▸ **Document text**

╭──

# Tall Trees Farmhouse - Surrey - April 2017



## Gromr (Apr 8, 2017)

I saw a video on the Abandoned UK Youtube channel of this farmhouse about 6 months ago and realised it must be quite near to me, but for the life of me couldn't find it.
Roll on to last week when I was scouring maps and I saw something that looked Derpy, so I thought i would go check it out in the last couple hours of daylight.

As soon as I stepped onto the site I realised what that it was Tall Trees. I've driven right past here numerous times and never had a clue it was there 


*History*

Copying a bit of history from Abandoned UK's description here as he has done an excellent job at digging it all up!

The building is Late 19th century and was previously named Tall Trees. Previously owned by the Frank Brothers who worked in building and brickmaking.

The outbuilding and sheds were more recently used for car repairs. The car ramp/pit is still there.

Judging from the historical Google Earth images, the farm became derelict sometime after 2005. The site was very overgrown up until the last year or so when a lot of the land was cleared and new fences were erected. 


*The Explore*

I had a nice easy explore split over two evening trips. A rather marvelous mooch. 

The Farmhouse itself is quite empty and bare, but still retains many beautiful features. The house is surprisingly solid for its age, but some of the floorboards upstairs don't look entirely safe. 

Although there is some graffiti and smashed windows, I think its held up pretty well. 

It would certainly make a lovely home if re-developed.



*Photos*


*Externals*

































*The Farmhouse*















































*The Outbuildings*


----------



## smiler (Apr 8, 2017)

Loved that set Grom, the exterior shots are Damn good, Proper Job, Thanks


----------



## krela (Apr 8, 2017)

That has been well tidied hasn't it? Thanks for posting.


----------



## Rubex (Apr 8, 2017)

Nice find Gromr  fantastic pics!


----------



## Sam Haltin (Apr 8, 2017)

Nicely done. Definitely worth a renovation. It has a nice outhouse area.


----------



## flyboys90 (Apr 9, 2017)

Nice one.Thanks for sharing.


----------

╰──

▸ **Material provided**
╭──

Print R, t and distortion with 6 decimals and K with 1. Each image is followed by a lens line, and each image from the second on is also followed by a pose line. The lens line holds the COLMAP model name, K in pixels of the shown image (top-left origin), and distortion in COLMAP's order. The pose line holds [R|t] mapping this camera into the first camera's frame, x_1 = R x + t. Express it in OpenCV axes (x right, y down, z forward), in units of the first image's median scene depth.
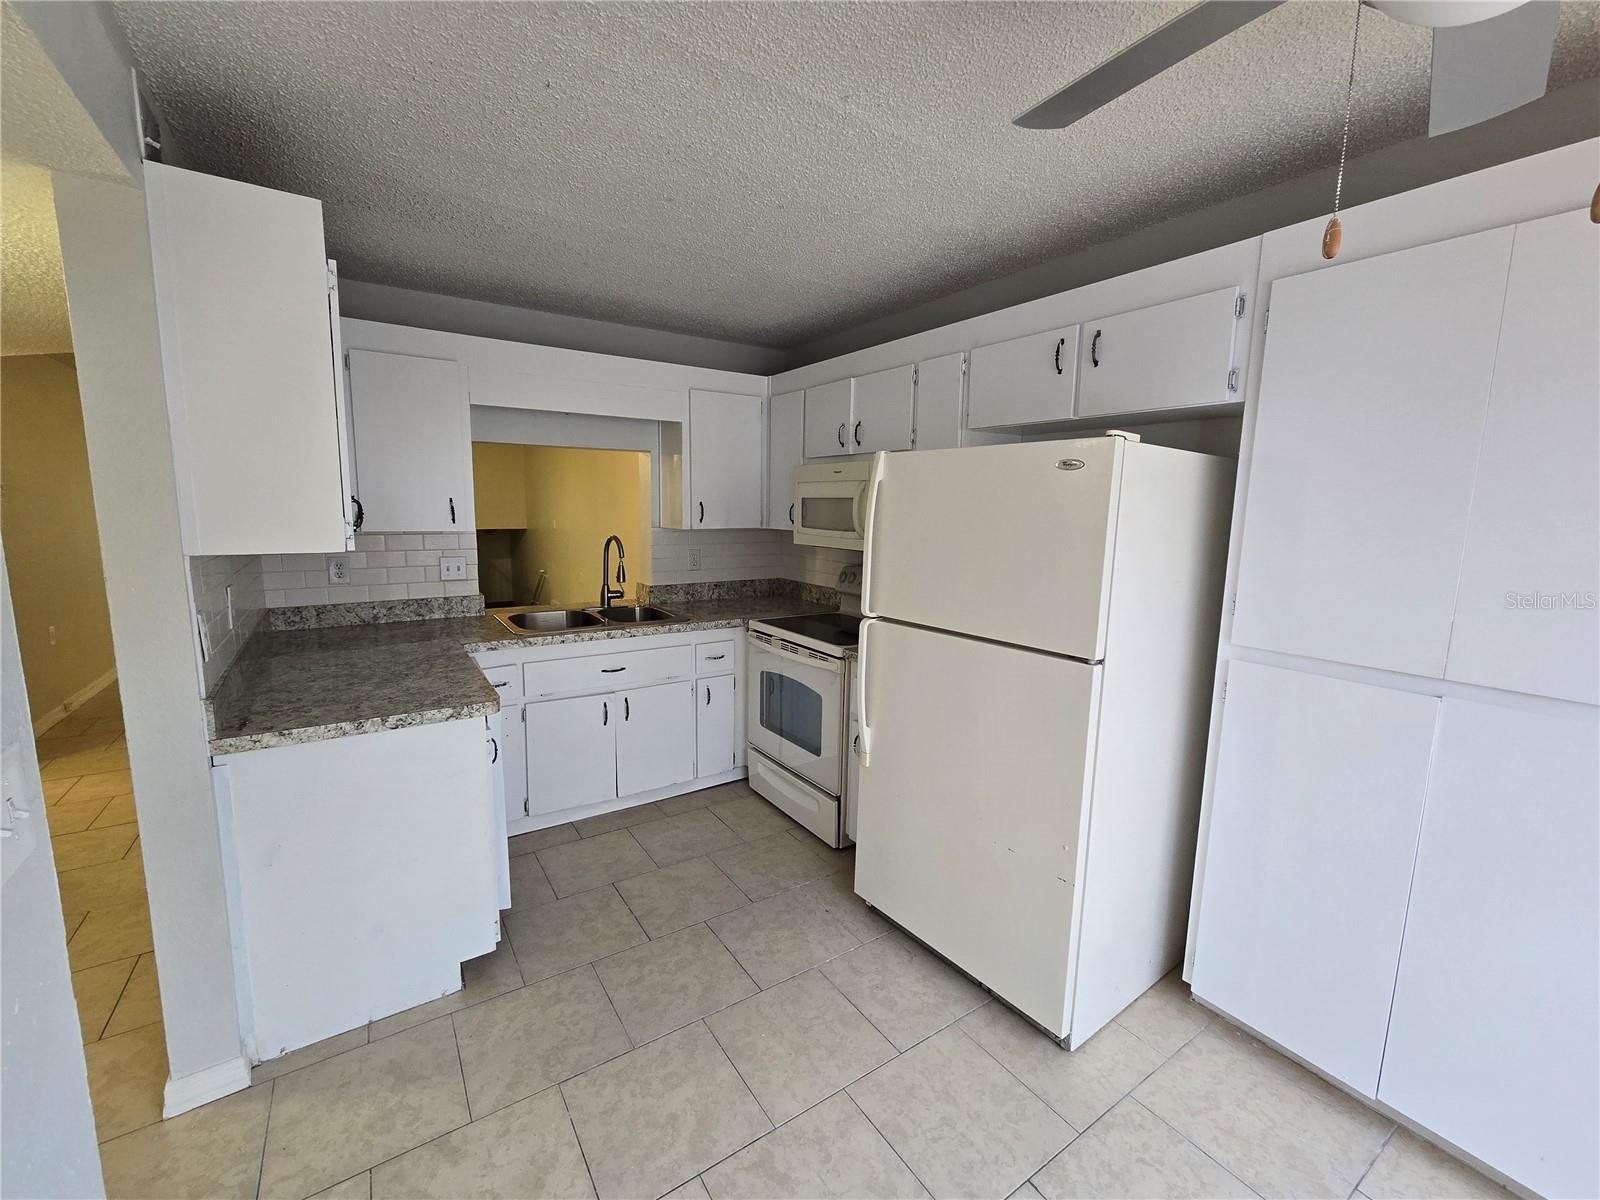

╰──

▸ **Task item**
Give the usernames of all members who replied to the opening post in the Tall Trees Farmhouse thread, in the order their replies appear.

▸ **Exercise output**
smiler, krela, Rubex, Sam Haltin, flyboys90